We’ll open this week’s reflection meeting with a passage of hers drawn from her recent work, Plato at the Googleplex, that draws on Plato in a question concerning love. She writes,

The contrast between the two, the sweetness and the badness, wrenches the heart of the lover as such sweetness on its own would not, and the lover shudders all the more at dread of the beloved’s recklessness, for the sake of the sweetness that is there, and the shudder only makes more violent the shuddering that announces love. I do not think, but for that sweetness, the friend of whom I spoke would have become impassioned as he did and he would have recognized that such a one, entirely wanting in the desire to become better than what he knows himself to be, was not worthy of his love. She who signs herself “I Don’t Know How (Or If) to Love Him” repeated the word “exciting” three times. A [very bad boy] (and let us remember that there are also, though perhaps they are rarer,[very bad girls]) creates around himself or herself a separate world in which all that happens is exciting, for exciting it must be.
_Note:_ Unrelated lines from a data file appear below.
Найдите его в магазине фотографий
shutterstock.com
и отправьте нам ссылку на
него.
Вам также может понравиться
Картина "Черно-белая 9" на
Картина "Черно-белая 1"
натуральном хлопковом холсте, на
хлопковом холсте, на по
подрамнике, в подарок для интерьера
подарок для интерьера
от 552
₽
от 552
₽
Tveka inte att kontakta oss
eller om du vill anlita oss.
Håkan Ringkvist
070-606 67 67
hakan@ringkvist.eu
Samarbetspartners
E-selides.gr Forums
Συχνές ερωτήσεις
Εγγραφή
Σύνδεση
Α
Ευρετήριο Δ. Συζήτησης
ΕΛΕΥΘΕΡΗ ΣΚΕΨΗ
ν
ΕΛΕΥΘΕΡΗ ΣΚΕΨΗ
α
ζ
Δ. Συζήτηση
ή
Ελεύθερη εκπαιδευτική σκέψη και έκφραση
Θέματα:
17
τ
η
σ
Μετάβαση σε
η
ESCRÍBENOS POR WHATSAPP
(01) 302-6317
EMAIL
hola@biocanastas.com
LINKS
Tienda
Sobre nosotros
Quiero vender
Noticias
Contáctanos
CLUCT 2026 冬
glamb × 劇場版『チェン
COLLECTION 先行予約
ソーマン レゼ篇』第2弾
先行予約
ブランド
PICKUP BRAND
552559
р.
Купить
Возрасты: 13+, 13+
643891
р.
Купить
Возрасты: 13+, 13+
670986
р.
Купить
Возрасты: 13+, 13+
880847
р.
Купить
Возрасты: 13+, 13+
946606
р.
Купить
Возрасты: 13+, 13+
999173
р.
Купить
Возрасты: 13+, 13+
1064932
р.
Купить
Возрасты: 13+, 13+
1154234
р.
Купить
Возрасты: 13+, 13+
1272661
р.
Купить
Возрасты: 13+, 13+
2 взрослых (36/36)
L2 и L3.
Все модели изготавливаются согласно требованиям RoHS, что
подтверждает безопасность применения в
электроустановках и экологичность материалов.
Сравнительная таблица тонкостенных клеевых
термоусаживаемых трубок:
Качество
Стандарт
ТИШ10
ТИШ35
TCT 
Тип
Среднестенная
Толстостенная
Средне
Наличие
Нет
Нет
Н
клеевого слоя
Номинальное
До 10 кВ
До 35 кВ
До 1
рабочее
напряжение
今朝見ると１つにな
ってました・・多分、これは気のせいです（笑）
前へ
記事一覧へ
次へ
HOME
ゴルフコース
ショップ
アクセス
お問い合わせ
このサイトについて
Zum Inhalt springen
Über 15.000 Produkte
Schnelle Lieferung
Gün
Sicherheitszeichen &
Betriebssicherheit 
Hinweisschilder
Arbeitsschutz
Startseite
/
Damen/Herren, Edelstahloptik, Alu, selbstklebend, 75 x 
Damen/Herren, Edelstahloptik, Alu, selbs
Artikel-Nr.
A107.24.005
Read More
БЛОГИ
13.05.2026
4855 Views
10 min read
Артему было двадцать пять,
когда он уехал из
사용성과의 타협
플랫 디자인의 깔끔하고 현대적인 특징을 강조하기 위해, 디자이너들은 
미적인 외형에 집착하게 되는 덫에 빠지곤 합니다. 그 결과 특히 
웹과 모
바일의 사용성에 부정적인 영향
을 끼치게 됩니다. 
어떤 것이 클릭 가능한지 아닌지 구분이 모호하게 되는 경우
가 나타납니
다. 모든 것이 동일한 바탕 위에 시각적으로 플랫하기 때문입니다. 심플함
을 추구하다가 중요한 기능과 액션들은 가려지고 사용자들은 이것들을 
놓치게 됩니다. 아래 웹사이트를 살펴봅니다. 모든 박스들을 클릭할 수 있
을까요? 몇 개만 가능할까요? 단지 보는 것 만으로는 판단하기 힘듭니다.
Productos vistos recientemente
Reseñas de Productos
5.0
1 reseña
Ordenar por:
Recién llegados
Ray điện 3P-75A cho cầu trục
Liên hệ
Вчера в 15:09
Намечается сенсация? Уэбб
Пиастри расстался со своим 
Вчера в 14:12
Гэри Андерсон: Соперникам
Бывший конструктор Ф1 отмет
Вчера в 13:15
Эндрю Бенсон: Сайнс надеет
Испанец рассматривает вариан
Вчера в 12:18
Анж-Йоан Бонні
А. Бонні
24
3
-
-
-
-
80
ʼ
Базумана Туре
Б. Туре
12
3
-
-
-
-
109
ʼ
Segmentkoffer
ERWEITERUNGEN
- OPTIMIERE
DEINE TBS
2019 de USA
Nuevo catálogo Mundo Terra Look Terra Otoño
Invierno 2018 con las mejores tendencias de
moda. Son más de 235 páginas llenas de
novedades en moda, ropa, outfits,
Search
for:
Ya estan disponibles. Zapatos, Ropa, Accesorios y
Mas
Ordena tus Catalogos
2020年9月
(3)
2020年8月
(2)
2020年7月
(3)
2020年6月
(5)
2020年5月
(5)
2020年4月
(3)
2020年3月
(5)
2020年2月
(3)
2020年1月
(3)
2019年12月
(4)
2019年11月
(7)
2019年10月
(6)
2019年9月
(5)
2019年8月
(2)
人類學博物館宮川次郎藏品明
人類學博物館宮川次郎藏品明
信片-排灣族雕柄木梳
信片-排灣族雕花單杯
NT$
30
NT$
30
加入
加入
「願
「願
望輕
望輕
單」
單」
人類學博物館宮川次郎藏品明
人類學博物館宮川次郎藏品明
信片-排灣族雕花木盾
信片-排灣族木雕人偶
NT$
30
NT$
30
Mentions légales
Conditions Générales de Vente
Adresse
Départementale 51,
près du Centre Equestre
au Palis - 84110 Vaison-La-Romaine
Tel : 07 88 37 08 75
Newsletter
Excitement is the air they breathe, and they cannot exist without it. And when they pull others into their world, then these others leave the world of common air and now they breathe the rare air of excitement, which they are not accustomed to, and in their confused state they are more apt to think that the excitement they breathe is the excitement of love. She asks whether she should continue to love her [very bad boy], but I do not think she really loves him, just as he, and this for a certainty, does not love her. For I think even the best man of his day of whom I just wrote did not love that boy as he thought he did…Last, let her think on this, that though love is a profound disturbance, not all profound disturbances are love.